Posted: Wed Jun 23, 2004 10:59 am
by mo
Here's one I am guessing WE can do with this look-ahead thing, which I would like to learn if someone will show an example. This is a case where I could have used it. I did a search and replace for every other case of "&"; replace with "&"

<tr>
<td class="dbdr">&amp;#7749;</td>
<td class="dbdr">¼</td>
<td class="dbdr">lc n underdot</td>
<td class="dbdr">1E47</td>
<td class="dbdr">&amp;#7749;</td>
<td class="dbdr">.n</td>
</tr>
<tr>
<td class="dbdr">&amp;#209;</td>
<td class="dbdr">½</td>
<td class="dbdr">Cap N tilda</td>
<td class="dbdr">00D1</td>
<td class="dbdr">&amp;#209;</td>
<td class="dbdr">~N</td>
</tr>
<tr>
<td class="dbdr">&amp;#241;</td>
<td class="dbdr">¾</td>
<td class="dbdr">lc n tilda</td>
<td class="dbdr">00F1</td>
<td class="dbdr">&amp;#241;</td>
<td class="dbdr">~n</td>
</tr>

Posted: Wed Jun 23, 2004 11:39 am
by ben_josephs
Here's a starting point:

Code: Select all

&amp;(?=(#[0-9]+;).*\1)
with '.' does not match a newline character not selected.
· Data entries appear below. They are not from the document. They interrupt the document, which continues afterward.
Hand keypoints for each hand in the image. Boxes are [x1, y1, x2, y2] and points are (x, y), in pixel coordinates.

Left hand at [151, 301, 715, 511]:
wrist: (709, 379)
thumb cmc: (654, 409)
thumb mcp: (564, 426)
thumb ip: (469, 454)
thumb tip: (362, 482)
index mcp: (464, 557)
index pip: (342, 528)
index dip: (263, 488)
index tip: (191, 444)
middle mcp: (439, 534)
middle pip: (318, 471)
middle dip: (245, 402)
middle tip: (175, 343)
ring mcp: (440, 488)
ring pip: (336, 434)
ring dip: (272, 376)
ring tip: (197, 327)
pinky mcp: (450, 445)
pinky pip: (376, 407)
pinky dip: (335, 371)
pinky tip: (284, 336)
This will fail if there's more than one section for the same character entity. And it will be rather slow on large input. Better to specify the context more narrowly, without a newline-inclusive .* repeatedly trying to run to the end.

Posted: Wed Jun 23, 2004 1:30 pm
by mo
OK I think I see what it is saying now. Thanks for the example relating to my situation.
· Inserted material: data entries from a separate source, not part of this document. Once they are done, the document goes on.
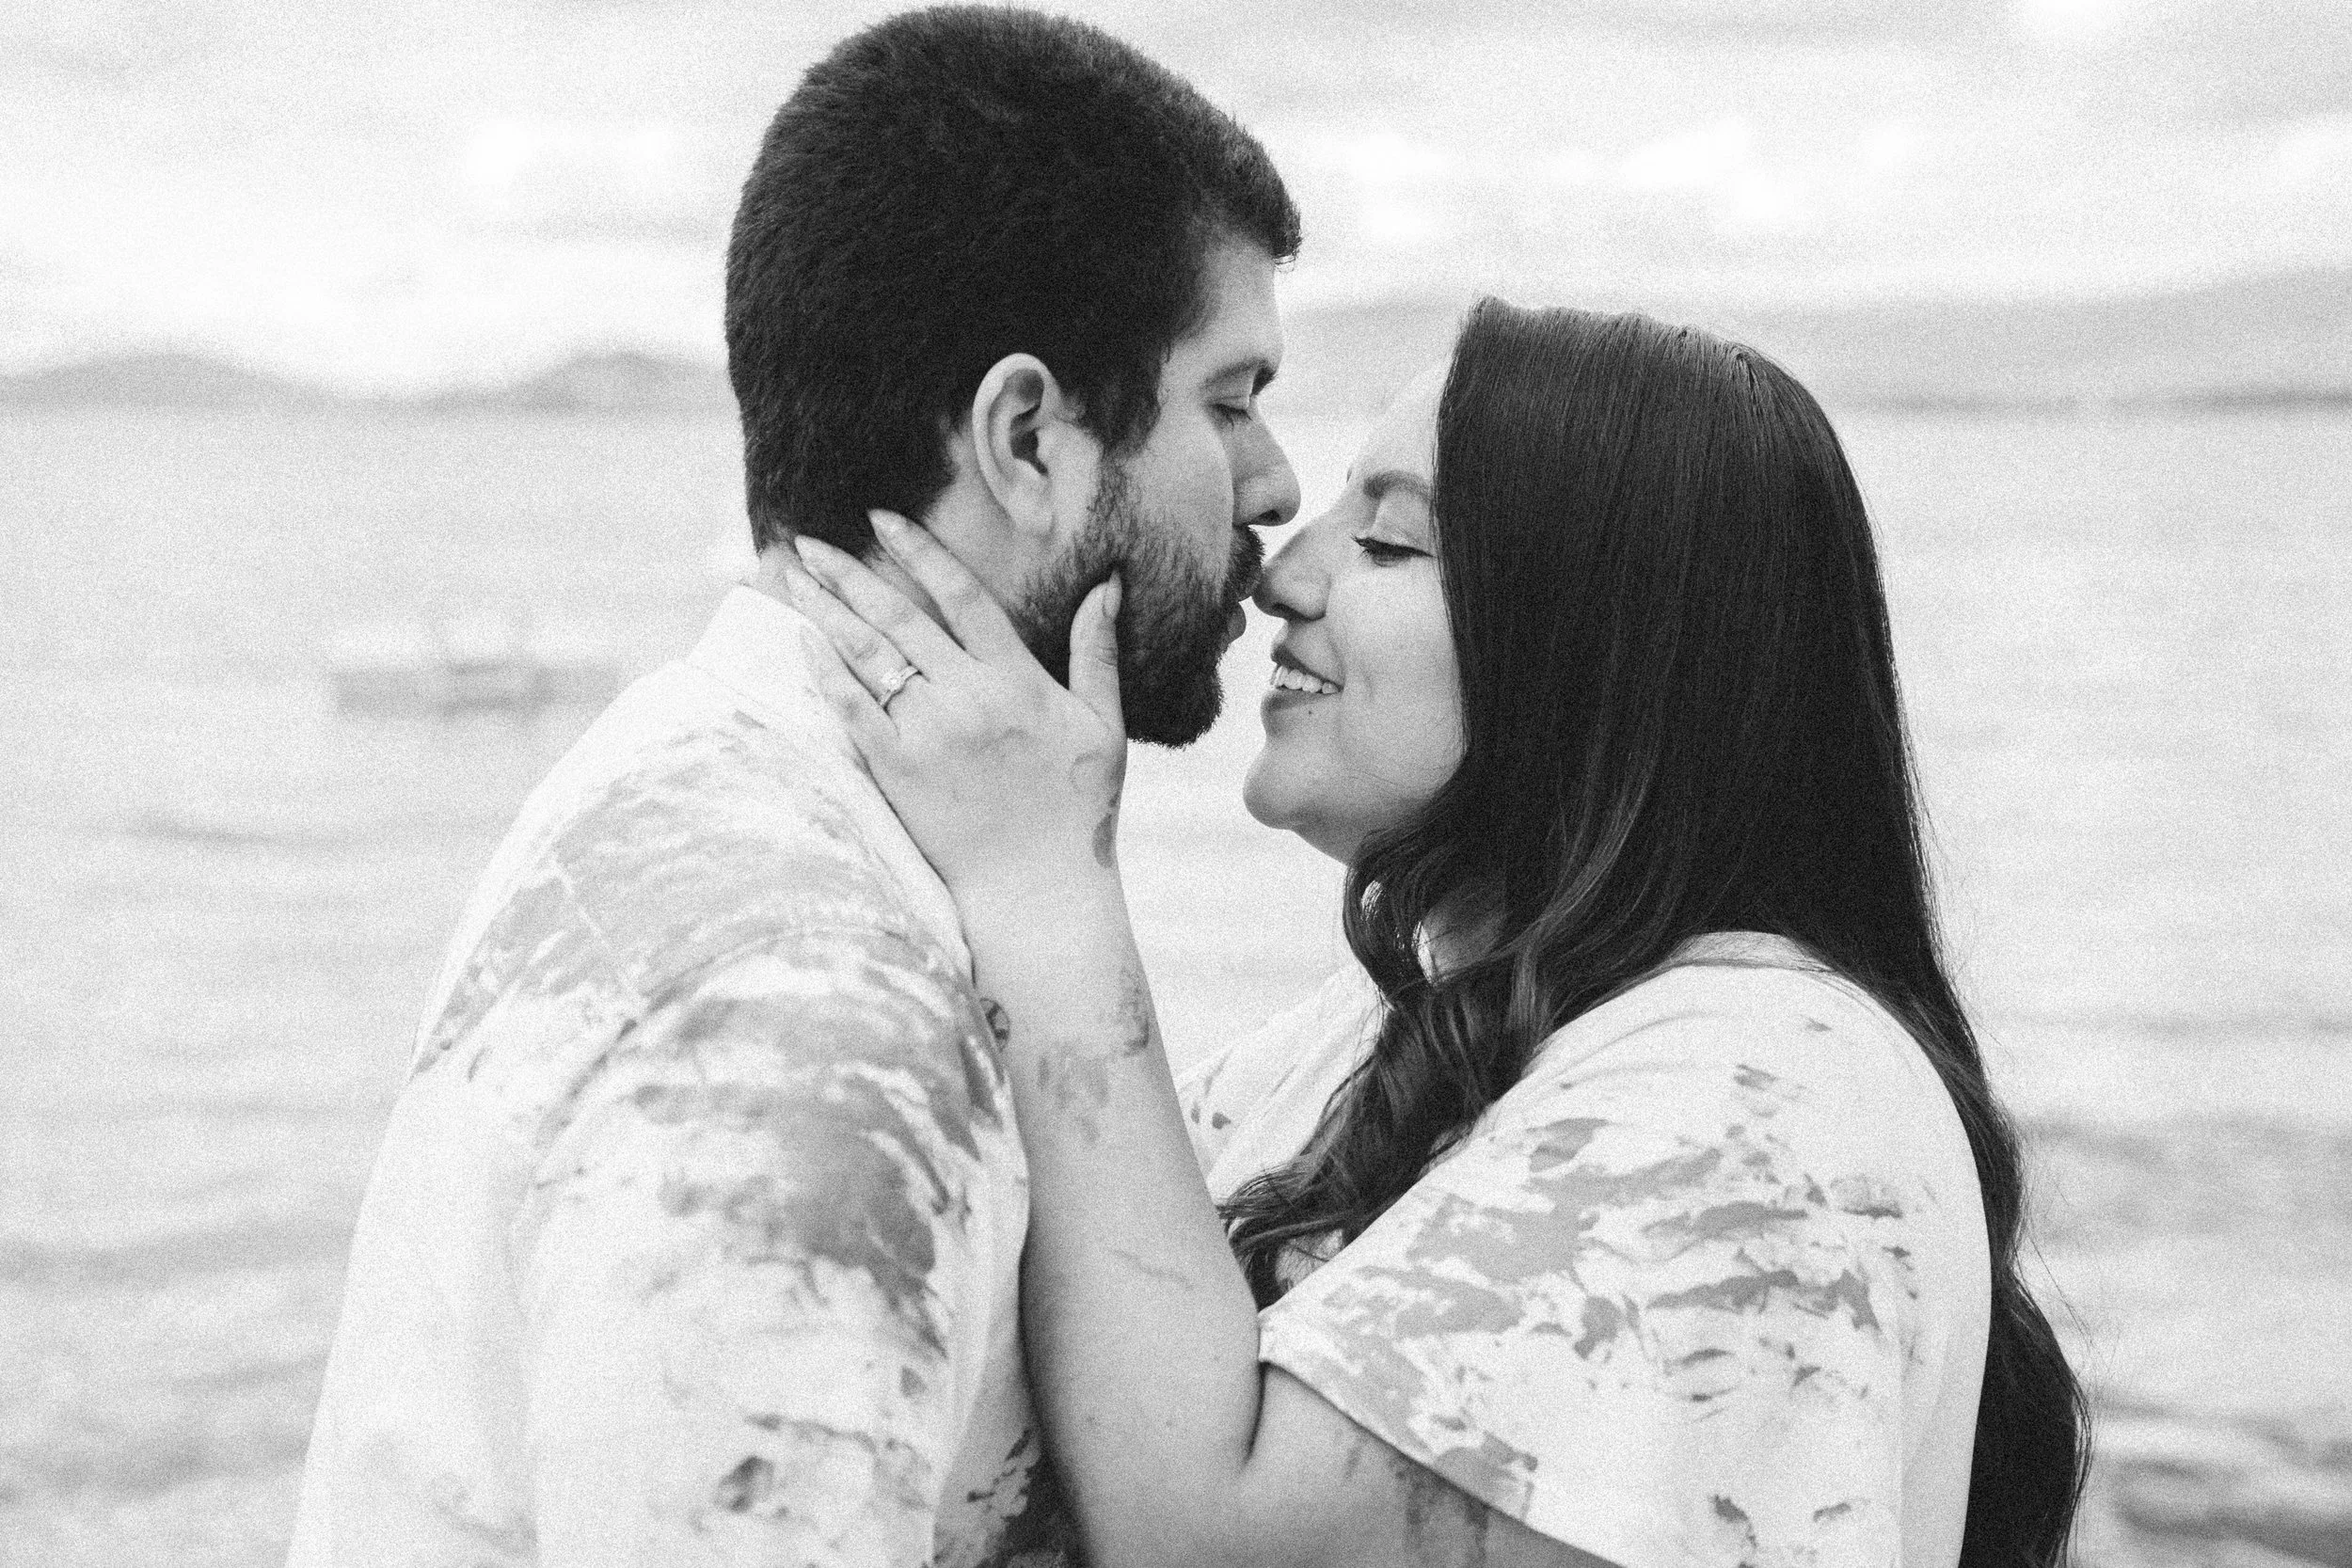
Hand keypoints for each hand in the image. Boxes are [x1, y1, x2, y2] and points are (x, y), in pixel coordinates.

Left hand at [782, 510, 1128, 903]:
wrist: (1037, 889)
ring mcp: (928, 733)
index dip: (918, 549)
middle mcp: (968, 697)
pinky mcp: (897, 771)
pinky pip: (851, 709)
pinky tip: (802, 640)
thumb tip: (1107, 583)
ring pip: (867, 654)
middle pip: (897, 616)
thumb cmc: (1076, 810)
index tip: (880, 518)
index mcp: (1017, 679)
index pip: (960, 594)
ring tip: (790, 574)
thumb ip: (1097, 651)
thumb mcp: (1103, 725)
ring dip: (824, 609)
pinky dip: (824, 671)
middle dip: (847, 572)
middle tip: (807, 539)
Posted: Wed Jun 23, 2004 1:58 pm
by ben_josephs
mo wrote:OK I think I see what it is saying now.
It's saying:

Code: Select all

match:

  &amp;           "&amp;" literally
  (?=             if it's followed by
    (             (beginning of marked bit)
      #[0-9]+;    a hash, a digit sequence, a semicolon
    )             (end of marked bit)
    .*            anything (expensive)
    \1            a copy of whatever matched the marked bit
  )

Posted: Wed Jun 23, 2004 3:48 pm
by MudGuard
In this case, lookahead seems unnecessary:

Find
<tr>\n<td class="dbdr">&amp;

Replace
<tr>\n<td class="dbdr">\&

should be possible to do this in Textpad.
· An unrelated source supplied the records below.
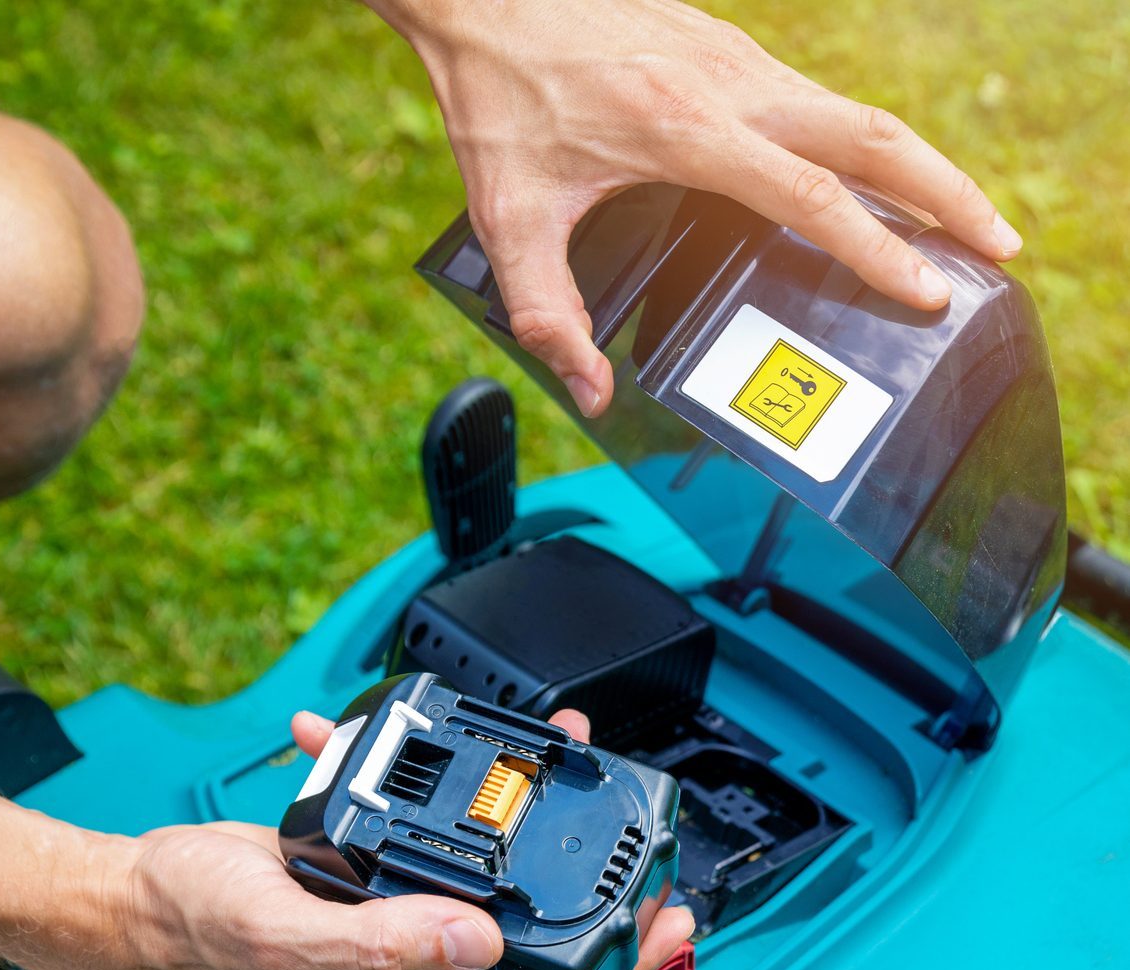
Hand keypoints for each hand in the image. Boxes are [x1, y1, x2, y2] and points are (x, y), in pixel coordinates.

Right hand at [113, 706, 693, 969]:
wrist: (143, 892)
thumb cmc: (201, 928)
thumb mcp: (288, 936)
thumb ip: (384, 943)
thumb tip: (480, 941)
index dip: (608, 962)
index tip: (663, 923)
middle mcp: (410, 956)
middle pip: (524, 924)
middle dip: (586, 876)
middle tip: (637, 828)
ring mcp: (393, 911)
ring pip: (483, 866)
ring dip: (519, 811)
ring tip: (557, 755)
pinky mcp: (368, 868)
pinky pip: (421, 825)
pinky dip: (425, 779)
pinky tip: (410, 742)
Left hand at [368, 0, 1019, 416]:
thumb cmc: (500, 101)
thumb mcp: (511, 222)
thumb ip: (547, 314)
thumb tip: (590, 389)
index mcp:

If you want to replace the second occurrence of a row, use

Find
&amp;(#[0-9]+);</td>\n<td class="dbdr">(.*)</td>\n</tr>

Replace by
\&\1;</td>\n<td class="dbdr">\2</td>\n</tr>



Btw, why do you set a class for each td?
Why not set it for the whole table (or, if there are other rows in the table, for the tr)?

Then, instead of
td.dbdr
you could use

table.dbdr td
or
tr.dbdr td
as CSS selector.

Posted: Wed Jun 23, 2004 9:28 pm
by mo
MudGuard,

I see the method you are suggesting; nevertheless I'm glad I asked about look-ahead; I'm sure this will be useful.
Btw, why do you set a class for each td?
Why not set it for the whole table (or, if there are other rows in the table, for the tr)?
Truth is I've been learning this whole thing (if not my entire life) just sufficiently to get done what I want to get done. CSS was a major leap for me and I was happy to get anything that did what I wanted and passed the validators.

I'm still not sure if I could do what I want your way though. I want a border around each cell. It was my understanding that this should be done at the <td> level.

Posted: Wed Jun 23, 2004 9:53 pm
by MudGuard
The selectors I gave do select td elements...